▸ **GIVEN ENTRIES**:
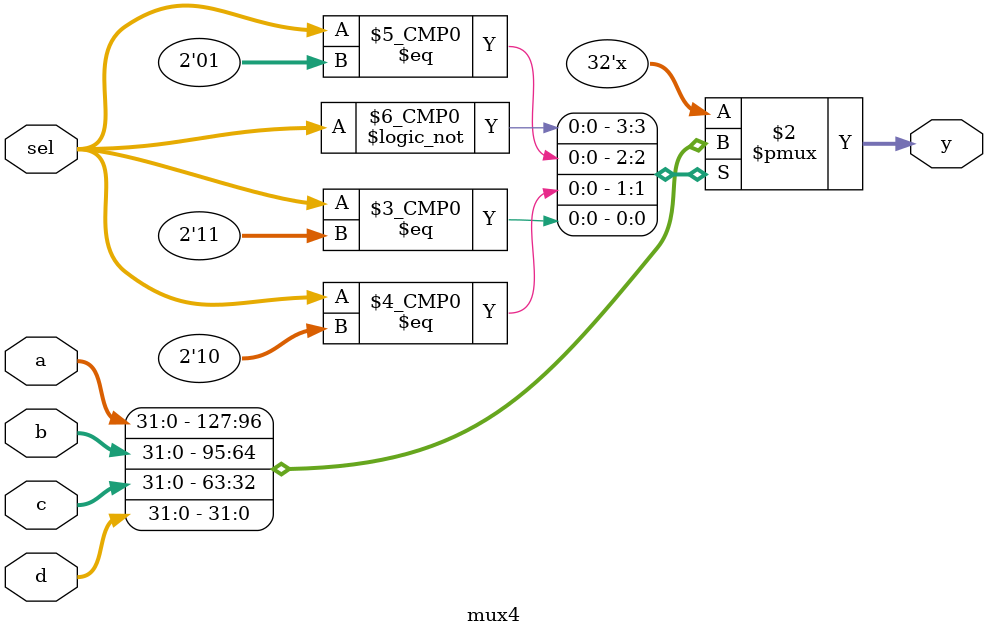
<source format=v>
module mux4 #(parameter W = 32) (
    input [W-1:0] a, b, c, d,
    input [1:0] sel,
    output reg [W-1:0] y
);

    always @ (*) begin
        case (sel)
            2'd0 : y = a;
            2'd1 : y = b;
            2'd2 : y = c;
            2'd3 : y = d;
        endcase
    end

endmodule
</source>
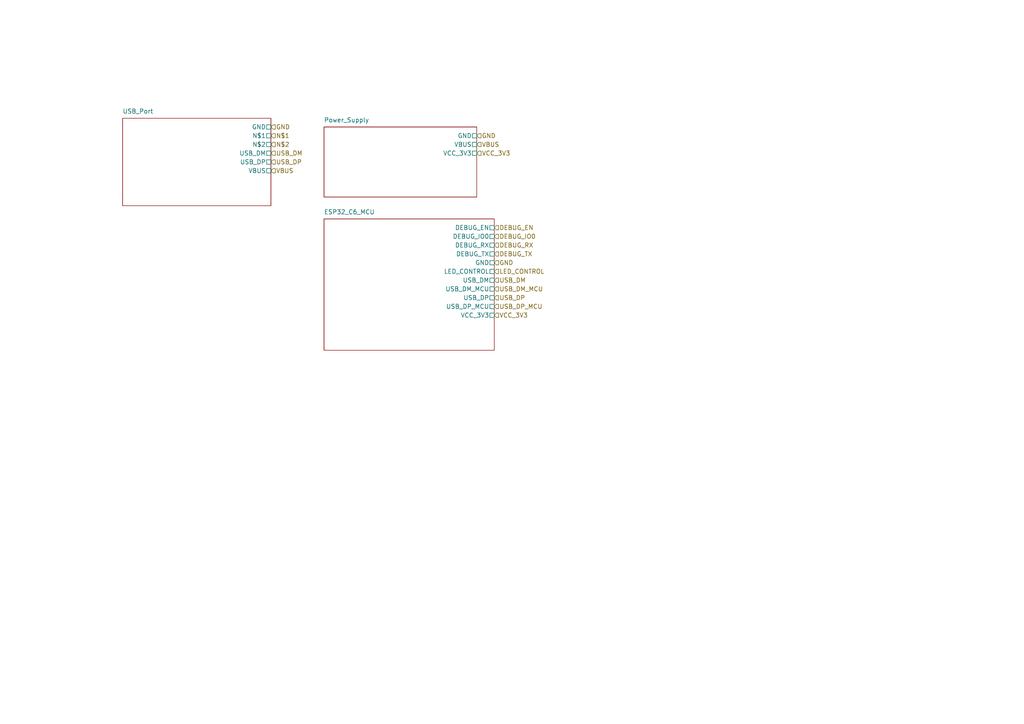
<source format=kicad_sch>
(kicad_sch
	(version 20250114)
	(generator "circuit_synth")
	(generator_version "9.0")
	(uuid becaca26-6b2a-434b-88eb-5fe3c2de06d7)
	(paper "A4")
	
	(hierarchical_label
		"GND"
		(shape
			input
		)
		(at 78.58 36.83 0)
		(effects
			(font
				(size 1.27 1.27)
			)
			(justify left)
		)
		(uuid b129e740-7982-4e6e-8c1d-32d0713b5620)
	)
	(hierarchical_label
		"N$1"
		(shape
			input
		)
		(at 78.58 39.37 0)
		(effects
			(font
				(size 1.27 1.27)
			)
			(justify left)
		)
		(uuid 5f7ea149-85bf-4055-aea1-b828da197d61)
	)
	(hierarchical_label
		"N$2"
		(shape
			input
		)
		(at 78.58 41.91 0)
		(effects
			(font
				(size 1.27 1.27)
			)
			(justify left)
		)
		(uuid ffba4935-a111-46d6-8e6a-cec314ab6c4f)
	)
	(hierarchical_label
		"USB_DM"
		(shape
			input
		)
		(at 78.58 44.45 0)
		(effects
			(font
				(size 1.27 1.27)
			)
			(justify left)
		)
		(uuid 601ed80b-6a2d-4547-853b-879198cdb00f)
	)
	(hierarchical_label
		"USB_DP"
		(shape
			input
		)
		(at 78.58 46.99 0)
		(effects
			(font
				(size 1.27 1.27)
			)
			(justify left)
		)
		(uuid e45b18bf-efd7-4afa-9875-c5c665707066)
	)
	(hierarchical_label
		"VBUS"
		(shape
			input
		)
		(at 78.58 49.53 0)
		(effects
			(font
				(size 1.27 1.27)
			)
			(justify left)
		)
		(uuid 58ae7d49-95de-45ec-959c-7486dcab3675)
	)
	(hierarchical_label
		"GND"
		(shape
			input
		)
		(at 138.27 39.37 0)
		(effects
			(font
				(size 1.27 1.27)
			)
			(justify left)
		)
		(uuid 84a1b51d-32d5-42aa-93d4-b520586f9b87)
	)
	(hierarchical_label
		"VBUS"
		(shape
			input
		)
		(at 138.27 41.91 0)
		(effects
			(font
				(size 1.27 1.27)
			)
			(justify left)
		)
		(uuid e17beaa8-3ddd-412d-8333-ada5e8a7bab9)
	)
	(hierarchical_label
		"VCC_3V3"
		(shape
			input
		)
		(at 138.27 44.45 0)
		(effects
			(font
				(size 1.27 1.27)
			)
			(justify left)
		)
		(uuid e46aebef-b556-4d41-a24c-dd65f8f92095)
	)
	(hierarchical_label
		"DEBUG_EN"
		(shape
			input
		)
		(at 143.35 66.04 0)
		(effects
			(font
				(size 1.27 1.27)
			)
			(justify left)
		)
		(uuid a44ce914-08c7-402e-b027-43ba96af09aa)
	)
	(hierarchical_label
		"DEBUG_IO0"
		(shape
			input
		)
		(at 143.35 68.58 0)
		(effects
			(font
				(size 1.27 1.27)
			)
			(justify left)
		)
		(uuid f2c69987-b81f-4384-b546-446b3204d73e)
	)
	(hierarchical_label
		"DEBUG_RX"
		(shape
			input
		)
		(at 143.35 71.12 0)
		(effects
			(font
				(size 1.27 1.27)
			)
			(justify left)
		)
		(uuid 9dd08463-e5c6-478c-9d1b-220455030683)
	)
	(hierarchical_label
		"DEBUG_TX"
		(shape
			input
		)
		(at 143.35 73.66 0)
		(effects
			(font
				(size 1.27 1.27)
			)
			(justify left)
		)
		(uuid b8abe8a6-8c07-4c9d-a1a3-92361a4df992)
	)
	(hierarchical_label
		"GND"
		(shape
			input
		)
		(at 143.35 76.2 0)
		(effects
			(font
				(size 1.27 1.27)
			)
			(justify left)
		)
		(uuid b0ce9866-6d45-47fa-b2c7-06eb41073c75)
	)
	(hierarchical_label
		"LED_CONTROL"
		(shape
			input
		)
		(at 143.35 78.74 0)
		(effects
			(font
				(size 1.27 1.27)
			)
			(justify left)
		)
		(uuid 1e944540-9633-475e-be99-977b00167837)
	)
	(hierarchical_label
		"USB_DM"
		(shape
			input
		)
		(at 143.35 81.28 0)
		(effects
			(font
				(size 1.27 1.27)
			)
			(justify left)
		)
		(uuid 5d03f28f-b5b9-4b94-8b4e-1b52e94c6ed3)
	)
	(hierarchical_label
		"USB_DM_MCU"
		(shape
			input
		)
		(at 143.35 83.82 0)
		(effects
			(font
				(size 1.27 1.27)
			)
			(justify left)
		)
		(uuid cf0e23ae-b621-4979-ba42-57197596033c)
	)
	(hierarchical_label
		"USB_DP"
		(shape
			input
		)
		(at 143.35 86.36 0)
		(effects
			(font
				(size 1.27 1.27)
			)
			(justify left)
		)
		(uuid e7def6d4-06d1-46d0-ae4a-8ede70cb5ad5)
	)
	(hierarchical_label
		"USB_DP_MCU"
		(shape
			input
		)
		(at 143.35 88.9 0)
		(effects
			(font
				(size 1.27 1.27)
			)
			(justify left)
		)
		(uuid 4168508d-6cc2-49e2-9315-bb888fe4a217)
	)
	(hierarchical_label
		"VCC_3V3"
		(shape
			input
		)
		(at 143.35 91.44 0)
		(effects
			(font
				(size 1.27 1.27)
			)
			(justify left)
		)
		(uuid a3fbe670-90cf-42c1-87db-e122e206b414)
	)
	(sheet
		(at 35.56 34.29)
		(size 43.02 25.4)
		(stroke
			(width 0.12)
			(type solid)
		)
		(fill
			(color 0 0 0 0)
		)
		(uuid 07bede42-a3a1-4dc0-a8bf-48384edbbaa2)
		(property "Sheetname" "USB_Port"
			(at 35.56 33.02 0)
			(effects
				(font
					(size 1.27 1.27)
				)
				(justify left bottom)
			)
		)
		(property "Sheetfile" "USB_Port.kicad_sch"
			(at 35.56 60.96 0)
			(effects
				(font
					(size 1.27 1.27)
				)
				(justify left top)
				(hide yes)
			)
		)
		(pin GND passive
			(at 77.31 36.83 0)
			(effects
				(font
					(size 1.27 1.27)
				)
				(justify right)
			)
			(uuid f1bce9bb-b1cf-4a0f-a51e-8e441aabca9b)
		)
		(pin N$1 passive
			(at 77.31 39.37 0)
			(effects
				(font
					(size 1.27 1.27)
				)
				(justify right)
			)
			(uuid 05146e06-a025-4411-adf3-9b224a50859d)
		)
		(pin N$2 passive
			(at 77.31 41.91 0)
			(effects
				(font
					(size 1.27 1.27)
				)
				(justify right)
			)
			(uuid b70380fb-0c66-4b1d-93c1-2445313e02a6)
		)
		(pin USB_DM passive
			(at 77.31 44.45 0)
			(effects
				(font
					(size 1.27 1.27)
				)
				(justify right)
			)
			(uuid 17e8ddd2-2b37-44e9-9a71-64804be7cad0)
		)
		(pin USB_DP passive
			(at 77.31 46.99 0)
			(effects
				(font
					(size 1.27 1.27)
				)
				(justify right)
			)
			(uuid 7f4bb0ac-c29a-4733-a83d-a086912692a7)
		)
		(pin VBUS passive
			(at 77.31 49.53 0)
			(effects
				(font
					(size 1.27 1.27)
				)
				(justify right)
			)
			(uuid 61c01c1f-2392-46e2-8a90-a16bc3d87085)
		)
		(instances
			(project "ESP32_C6_Dev_Board"
				(path "/"
					(page "1")
				)
			)
		)
	)
	(sheet
		(at 93.98 36.83)
		(size 44.29 20.32)
		(stroke
			(width 0.12)
			(type solid)
		)
		(fill
			(color 0 0 0 0)
		)
		(uuid e2e42613-40c1-43c1-a431-a07183353508)
		(property "Sheetname" "Power_Supply"
			(at 93.98 35.56 0)
			(effects
				(font
					(size 1.27 1.27)
				)
				(justify left bottom)
			)
		)
		(property "Sheetfile" "Power_Supply.kicad_sch"
			(at 93.98 58.42 0)
			(effects
				(font
					(size 1.27 1.27)
				)
				(justify left top)
				(hide yes)
			)
		)
		(pin GND passive
			(at 137 39.37 0)
			(effects
				(font
					(size 1.27 1.27)
				)
				(justify right)
			)
			(uuid eb74638b-ecbf-4eb4-894a-c833e445d6b5)
		)
		(pin VBUS passive
			(at 137 41.91 0)
			(effects
				(font
					(size 1.27 1.27)
				)
				(justify right)
			)
			(uuid 6be49c60-4633-4871-a913-3da27d3046c7)
		)
		(pin VCC_3V3 passive
			(at 137 44.45 0)
			(effects
				(font
					(size 1.27 1.27)
				)
				(justify right)
			)
			(uuid deb29fdb-539a-47ad-98d3-868b65fb820d)
		)
		(instances
			(project "ESP32_C6_Dev_Board"
				(path "/"
					(page "1")
				)
			)
		)
	)
	(sheet
		(at 93.98 63.5)
		(size 49.37 38.1)
		(stroke
			(width 0.12)
			(type solid)
		)
		(fill
			(color 0 0 0 0)
		)
		(uuid 9e95a95c-1ddf-4162-b823-8d0be304e8dd)
		(property "Sheetname" "ESP32_C6_MCU"
			(at 93.98 62.23 0)
			(effects
				(font
					(size 1.27 1.27)
				)
				(justify left bottom)
			)
		)
		(property "Sheetfile" "ESP32_C6_MCU.kicad_sch"
			(at 93.98 102.87 0)
			(effects
				(font
					(size 1.27 1.27)
				)
				(justify left top)
				(hide yes)
			)
		)
		(pin DEBUG_EN passive
			(at 142.08 66.04 0)
			(effects
				(font
					(size 1.27 1.27)
				)
				(justify right)
			)
			(uuid aa574284-1825-4569-beee-25a312888a90)
		)
		(pin DEBUG_IO0 passive
			(at 142.08 68.58 0)
			(effects
				(font
					(size 1.27 1.27)
				)
				(justify right)
			)
			(uuid 1937fc09-4e8c-42df-bbab-b6445654ae02)
		)
		(pin DEBUG_RX passive
			(at 142.08 71.12 0)
			(effects
				(font
					(size 1.27 1.27)
				)
				(justify right)
			)
			(uuid eea8176b-ee72-4809-9404-236c8577d889)
		)
		(pin DEBUG_TX passive
			(at 142.08 73.66 0)
			(effects
				(font
					(size 1.27 1.27)
				)
				(justify right)
			)
			(uuid f3b6b2fb-8463-45ec-9a0a-8182acf8415c)
		)
		(pin GND passive
			(at 142.08 76.2 0)
			(effects
				(font
					(size 1.27 1.27)
				)
				(justify right)
			)
			(uuid 1302c119-e1e6-44bd-aa6f-0648424e78ea)
		)
		(pin LED_CONTROL passive
			(at 142.08 78.74 0)
			(effects
				(font
					(size 1.27 1.27)
				)
				(justify right)
			)
			(uuid 6cadaa19-0751-4bf9-b963-3a85fcc03a8d)
		)
		(pin USB_DM passive
			(at 142.08 81.28 0)
			(effects
				(font
					(size 1.27 1.27)
				)
				(justify right)
			)
			(uuid 6d877d6f-d198-452a-9085-7d0a4b28ee91)
		)
		(pin USB_DM_MCU passive
			(at 142.08 83.82 0)
			(effects
				(font
					(size 1.27 1.27)
				)
				(justify right)
			)
			(uuid 84a0b2bc-4629-4c67-8393-00451dfed639)
		)
		(pin USB_DP passive
			(at 142.08 86.36 0)
			(effects
				(font
					(size 1.27 1.27)
				)
				(justify right)
			)
			(uuid 9df24599-0020-4ea2-9ccc-7ea5501fb381)
		)
		(pin USB_DP_MCU passive
			(at 142.08 88.9 0)
			(effects
				(font
					(size 1.27 1.27)
				)
				(justify right)
			)
			(uuid ce22f986-895e-494f-bbe5-a3cfc4304931)
		)
		(pin VCC_3V3 passive
			(at 142.08 91.44 0)
			(effects
				(font
					(size 1.27 1.27)
				)
				(justify right)
			)
			(uuid b1b8fd0e-1459-4461-a88a-0d46fbf2e77c)
		)
		(instances
			(project "ESP32_C6_Dev_Board"
				(path "/"
					(page "1")
				)
			)
		)
	)
	(sheet_instances
		(path "/"
			(page "1")
		)
	)
	(embedded_fonts
		no
	)
)
</source>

▸ **ASSIGNMENT**:
Give only a number: how many lines of the data hold the string "source"?

▸ **EXERCISE SOLUTION**:
4